Academy Award Winner Mel Gibson has been cast as a drunk TV actor for a new Charlie Hunnam film. This could be called “on the nose casting,” given Gibson’s series of scandals in the latter days of his career. But first, some film details: Last Looks is based on a novel by Howard Michael Gould and due to be released in February. It’s another step in what appears to be the rehabilitation of Gibson after years in the Hollywood wilderness. But whether it will continue his recent renaissance will have to be seen.
Last Looks will be Mel Gibson’s third feature produced in 2021. So far, Boss Level (a science fiction action movie starring Frank Grill) and Dangerous (a Scott Eastwood thriller) have been released. Meanwhile in Last Looks, Gibson will star as an “eccentric” alcoholic actor, whose wife turns up dead. Charlie Hunnam will co-star as Charlie Waldo, a Los Angeles director and the protagonist of several of Gould’s novels. Gould also wrote the screenplay. He most recently co-wrote and directed The Six Wives of Henry Lefay, a Tim Allen vehicle in 2009. Presumably, Last Looks will involve Gibson’s character and Hunnam’s reclusive Charlie Waldo teaming up to find his wife’s real killer. Hardboiled gunplay will likely be involved.
Of course, Mel Gibson already has a long history of buddying up in criminal investigations (on film). The actor was well-known as the titular star of George Miller’s gritty science fiction series of Mad Max films in the late ’70s and ’80s. When Richard Donner cast him in Lethal Weapon, Gibson achieved a new level of stardom. The 1987 film made Gibson an A-list Hollywood star and helped define the emerging genre of buddy-cop films. Gibson portrayed unhinged LAPD detective Martin Riggs for three sequels.
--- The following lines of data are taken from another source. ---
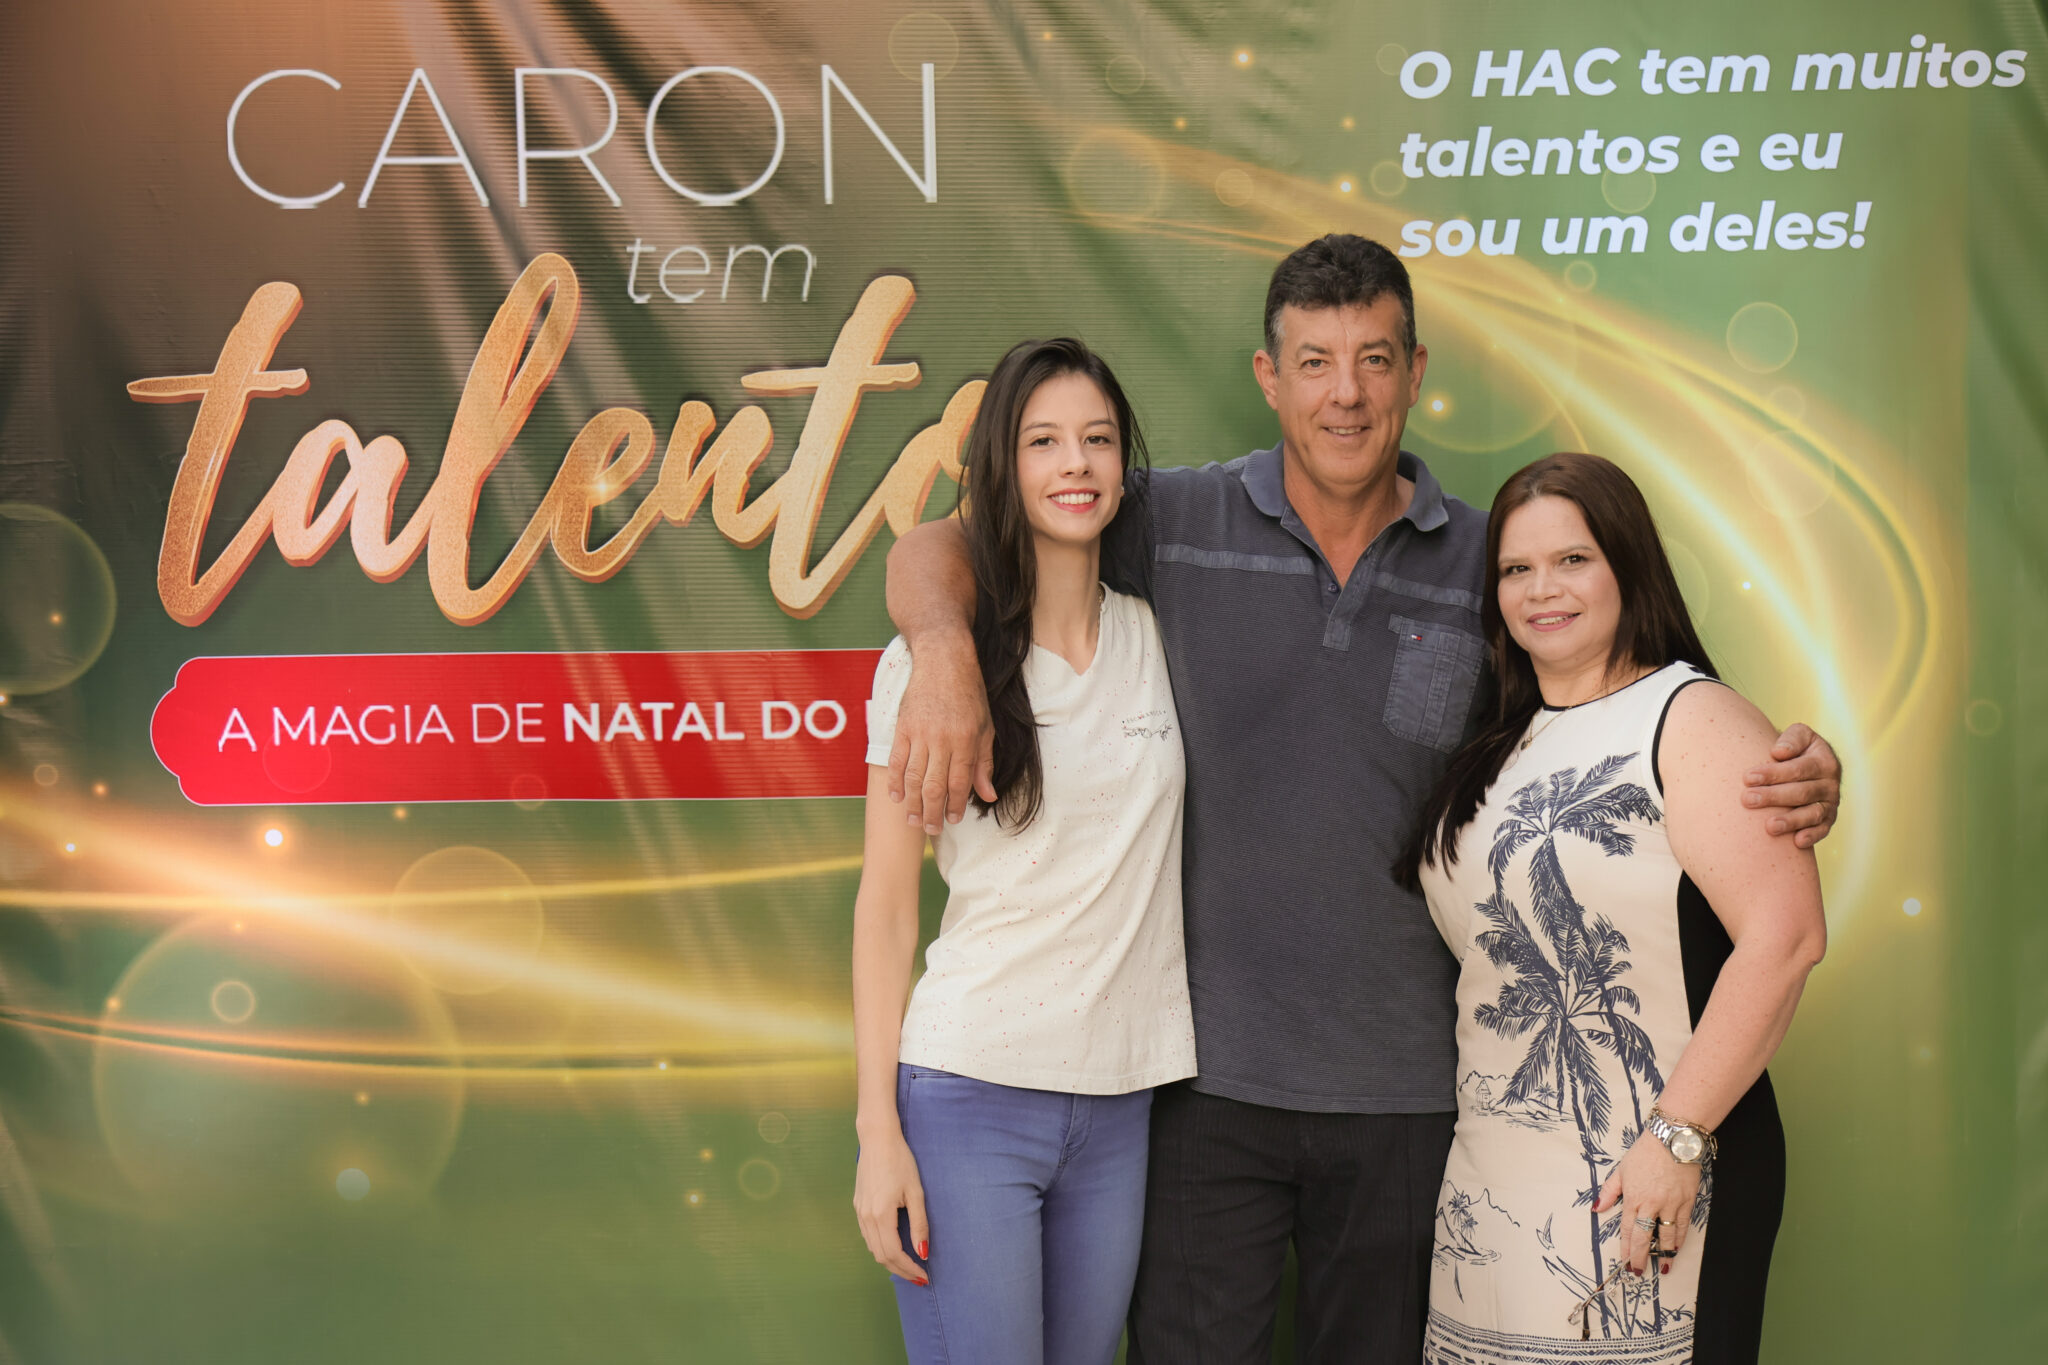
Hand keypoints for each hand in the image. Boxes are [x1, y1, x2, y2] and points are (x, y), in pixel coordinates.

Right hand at [853, 1129, 929, 1284]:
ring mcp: (859, 1212)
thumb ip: (919, 1224)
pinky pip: (867, 1236)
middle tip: (918, 1277)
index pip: (894, 1254)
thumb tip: (923, 1252)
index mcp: (881, 1215)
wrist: (877, 1139)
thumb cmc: (900, 1162)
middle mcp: (866, 1217)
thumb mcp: (916, 1192)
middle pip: (881, 1256)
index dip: (909, 1269)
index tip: (924, 1276)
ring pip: (872, 1248)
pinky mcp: (858, 1206)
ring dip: (890, 1261)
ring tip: (908, 1266)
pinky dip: (880, 1247)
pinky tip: (893, 1246)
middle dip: (900, 1270)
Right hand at [886, 634, 995, 835]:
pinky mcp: (903, 726)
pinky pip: (897, 760)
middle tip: (930, 828)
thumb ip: (983, 763)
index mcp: (966, 740)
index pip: (959, 782)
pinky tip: (897, 796)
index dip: (954, 805)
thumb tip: (988, 795)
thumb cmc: (969, 693)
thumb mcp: (986, 726)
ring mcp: (920, 733)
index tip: (952, 820)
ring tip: (913, 820)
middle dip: (932, 812)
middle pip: (934, 785)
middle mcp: (943, 739)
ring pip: (915, 777)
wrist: (943, 659)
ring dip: (913, 802)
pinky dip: (896, 780)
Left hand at [1593, 1132, 1701, 1275]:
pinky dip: (1680, 1239)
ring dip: (1664, 1253)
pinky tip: (1676, 1249)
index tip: (1625, 1262)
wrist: (1672, 1139)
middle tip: (1639, 1271)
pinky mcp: (1687, 1202)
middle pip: (1644, 1237)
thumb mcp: (1621, 1170)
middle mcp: (1651, 1204)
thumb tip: (1597, 1209)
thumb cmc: (1645, 1153)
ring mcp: (1671, 1204)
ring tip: (1662, 1267)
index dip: (1626, 1248)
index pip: (1627, 1229)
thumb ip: (1609, 1191)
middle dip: (1640, 1257)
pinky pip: (1683, 1226)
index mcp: (1633, 1197)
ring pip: (1667, 1235)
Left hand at [1744, 722, 1840, 848]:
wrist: (1807, 764)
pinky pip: (1822, 830)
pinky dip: (1812, 836)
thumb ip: (1792, 740)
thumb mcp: (1799, 735)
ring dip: (1791, 821)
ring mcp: (1830, 804)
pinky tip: (1797, 842)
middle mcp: (1830, 784)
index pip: (1798, 769)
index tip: (1748, 777)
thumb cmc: (1796, 749)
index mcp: (1824, 761)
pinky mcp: (1827, 820)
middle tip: (1748, 800)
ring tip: (1769, 827)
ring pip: (1812, 814)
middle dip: (1773, 797)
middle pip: (1801, 792)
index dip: (1774, 773)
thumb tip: (1779, 752)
In recent years, the Lethal Weapon franchise was rebooted as a FOX tv show. The film series just recently was confirmed to be getting a fifth film. Interestingly, Gibson will not reprise his character, but will instead direct the upcoming sequel. Gibson certainly does have a great deal of directing experience. He won the Oscars for Best Director and Best Picture for his historical epic Braveheart in 1995, as well as the Golden Globe for Best Director. He followed that up with the controversial The Passion of the Christ and Apocalypto. For years, he remained one of the film industry’s biggest actor-directors.
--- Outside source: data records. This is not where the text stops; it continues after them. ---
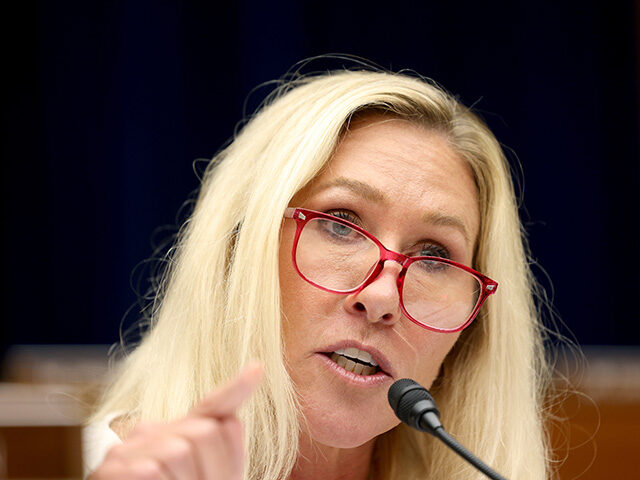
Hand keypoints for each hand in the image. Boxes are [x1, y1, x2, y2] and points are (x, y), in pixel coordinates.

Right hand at [90, 363, 262, 479]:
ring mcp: (125, 451)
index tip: (257, 369)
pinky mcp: (107, 470)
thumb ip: (222, 453)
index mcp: (177, 435)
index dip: (235, 389)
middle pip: (203, 432)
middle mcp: (150, 434)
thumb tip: (232, 421)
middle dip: (210, 471)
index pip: (211, 407)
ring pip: (178, 451)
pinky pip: (149, 471)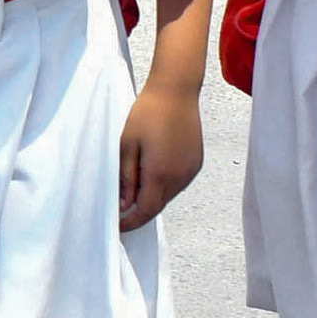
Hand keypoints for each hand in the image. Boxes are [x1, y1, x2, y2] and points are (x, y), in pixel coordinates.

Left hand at [115, 80, 203, 232]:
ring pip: (169, 195)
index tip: (119, 226)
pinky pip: (178, 183)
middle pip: (158, 205)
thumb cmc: (148, 113)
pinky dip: (164, 185)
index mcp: (160, 173)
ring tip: (135, 183)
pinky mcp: (196, 163)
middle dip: (140, 211)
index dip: (132, 222)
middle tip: (122, 207)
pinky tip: (152, 172)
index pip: (146, 210)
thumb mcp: (127, 145)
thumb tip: (124, 204)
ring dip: (152, 196)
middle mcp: (180, 176)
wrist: (176, 91)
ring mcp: (190, 170)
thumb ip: (126, 178)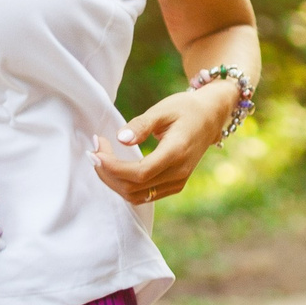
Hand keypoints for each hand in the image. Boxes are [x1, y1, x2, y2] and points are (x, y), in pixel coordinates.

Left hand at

Beginning in the mid-00s, his career began to sink as reports of his drunk driving arrest in 2006 exploded across the media. Along with his alleged homophobia and anti-Semitic rants, he was further tarnished by a leaked recording of him making threats to his then-romantic partner Oksana Grigorieva. Thereafter, he pled no-contest to a misdemeanor battery charge after LAPD began a domestic violence investigation. Gibson became a persona non grata in Hollywood for years. His career has begun to revitalize recently. Despite a recent op-ed piece in The Atlantic calling for Gibson to be permanently cancelled and the recency of his allegedly abhorrent behavior, it appears he is going to continue to be cast in films.